The Courier & Advertiser (Perth and Perthshire Edition)
Nazi horrors seen close up
Michael Alexander joined Fife and Tayside school pupils on a day trip to the former Nazi death camp at Auschwitz in Poland to learn about the horrors of the Holocaust.
I’m in total shock. I can’t believe how many people were here... walking to their deaths.
KELSEY HARVEY
The heartfelt wail of the Hebrew prayer rang out into the darkness just yards from the ruins of a crematoria. More than 70 years ago it was destroyed by fleeing Nazis as they attempted to cover their tracks in the face of the advancing Red Army.
The powerful reading honoured the martyrdom of the estimated six million souls who were murdered, tortured, burned, starved and worked to death at Auschwitz, Belsec, Bergen-Belsen, Dachau, Majdanek, Sobibor, Treblinka and other extermination camps in Europe.
And for the 200 Scottish schoolchildren and their teachers huddled before Rabbi Barry Marcus in the biting cold as they waited to light candles of remembrance, it was a moving finale to a day which explored the Auschwitz-Birkenau camp’s dark history.
Overwhelmed
It is easy to be overwhelmed by the figures which surround the Holocaust.
On this one site alone, at least 1.2 million people are believed to have been exterminated, including one million Jews, 75,000 Poles, 21,000 Sinti and Roma and 15,000 Soviet prisoners of war.
One way to understand the history is to personalise the past through the stories of individuals and families who suffered and died here.
That is the approach of the Holocaust Educational Trust’s (HET) Lessons from Auschwitz project, which, for 16 years, has brought together pupils from schools across the country to visit the extermination camps and pass on their impressions in their schools and communities when they return home.
It made for a day of heavy reflection for the pupils.
A very early morning flight from Glasgow to Krakow was followed by a coach journey to the first stop – the Jewish cemetery in the village of Oswiecim, better known as Auschwitz.
Here, 7000 of Poland’s then 3.3 million Jews lived before the war. Now, not one of Poland’s remaining 20,000 Jews lives in the village.
And yet 15 years after the village’s last Jew died, random anti-Semitic attacks on the cemetery continue.
“It’s interesting you can have antiSemitism without Jews,”said HET educator Martin Winstone, hosting our group. “It’s depressing.”
Students then toured the former barracks and crematoria at the nearby death camp, Auschwitz I – its starvation blocks, torture chambers and piles of belongings seized by the Nazis a sharp contrast to the crisp sunny day outside.
Here, display cabinets are filled to the brim with possessions seized from inmates as they entered – children’s shoes, hairbrushes, spectacles, prosthetic legs.
One of the most disturbing sights was the room-sized glass cabinet piled high with human hair. It represented the last shreds of dignity shorn from millions of women.

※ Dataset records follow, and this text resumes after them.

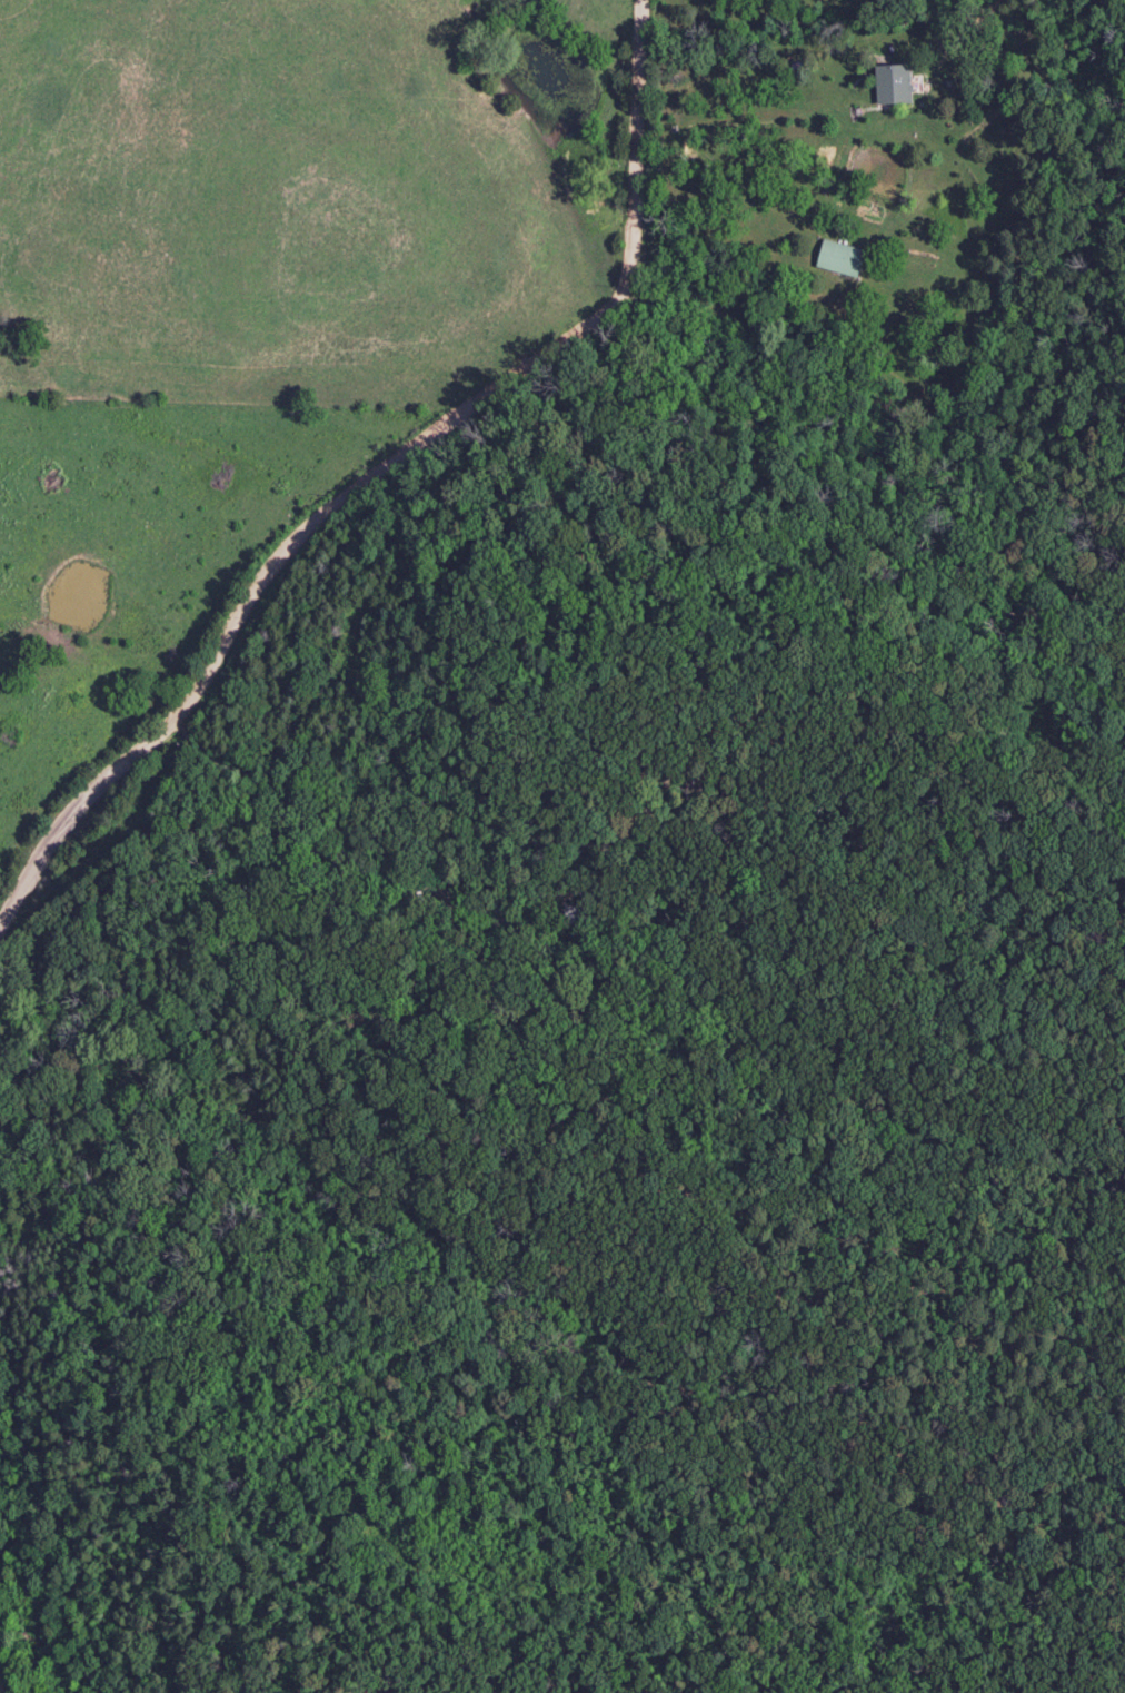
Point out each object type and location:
building: (893, 84)
road: (866, 436)
road: (396, 486)
road: (364, 920)
road: (1, 1689)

Kelsey Harvey, 16, from Braeview Academy in Dundee said: “I’m in total shock. I can’t believe how many people were here 70 years ago, walking to their deaths.”
Samuel Hill, 17, of Forfar Academy said: “I didn’t realise the scale of it until I got here.”
Killing centre
If Auschwitz I is about what you see, then neighbouring Auschwitz II, or Birkenau, is about what you don’t see. It was the main killing centre and the immediate impact is its vastness.
Students visited the remnants of once rat-invested barracks, crematoria and gas chambers and heard tales of squalor, cruelty and mass murder.
The site includes the iconic rail spur, built in 1944, where trainloads of men, women and children from across Europe were offloaded and either sent to work as slaves or, more likely, despatched straight to the gas chambers.
It was at this spot that the pupils heard the heartbreaking testimony of one Romanian survivor, Elie Wiesel, who recalled: “An SS officer… gave the order: ‘Men to the left! Women to the right!’ Eight words spoken quietly, indifferently, without emotion. Eight short simple words. Yet that was the moment when I parted from my mother.”
As darkness fell, Rabbi Marcus, the founder of the Government-backed Lessons from Auschwitz trips, gave a passionate speech, telling the youngsters that in order to remember every one of Auschwitz-Birkenau’s 1.2 million victims, the group would have to stand in silence for two years.
Denouncing Holocaust deniers, he said Auschwitz was a warning to the world of what can happen if prejudice and intolerance is left unchallenged. However, it was also a celebration of life, freedom and human defiance.
It was sobering for pupils to reflect that for the majority of Auschwitz visitors there was no return ticket.
Carnoustie High School’s Fiona Muirhead, 17, said: “People were treated worse than animals. Facts and figures are one thing but these were real people.”
Agata Zydel, 16, of Kirkcaldy’s Viewforth High School, added: “Just sitting in a classroom and reading a history book, you have no idea how bad it was.”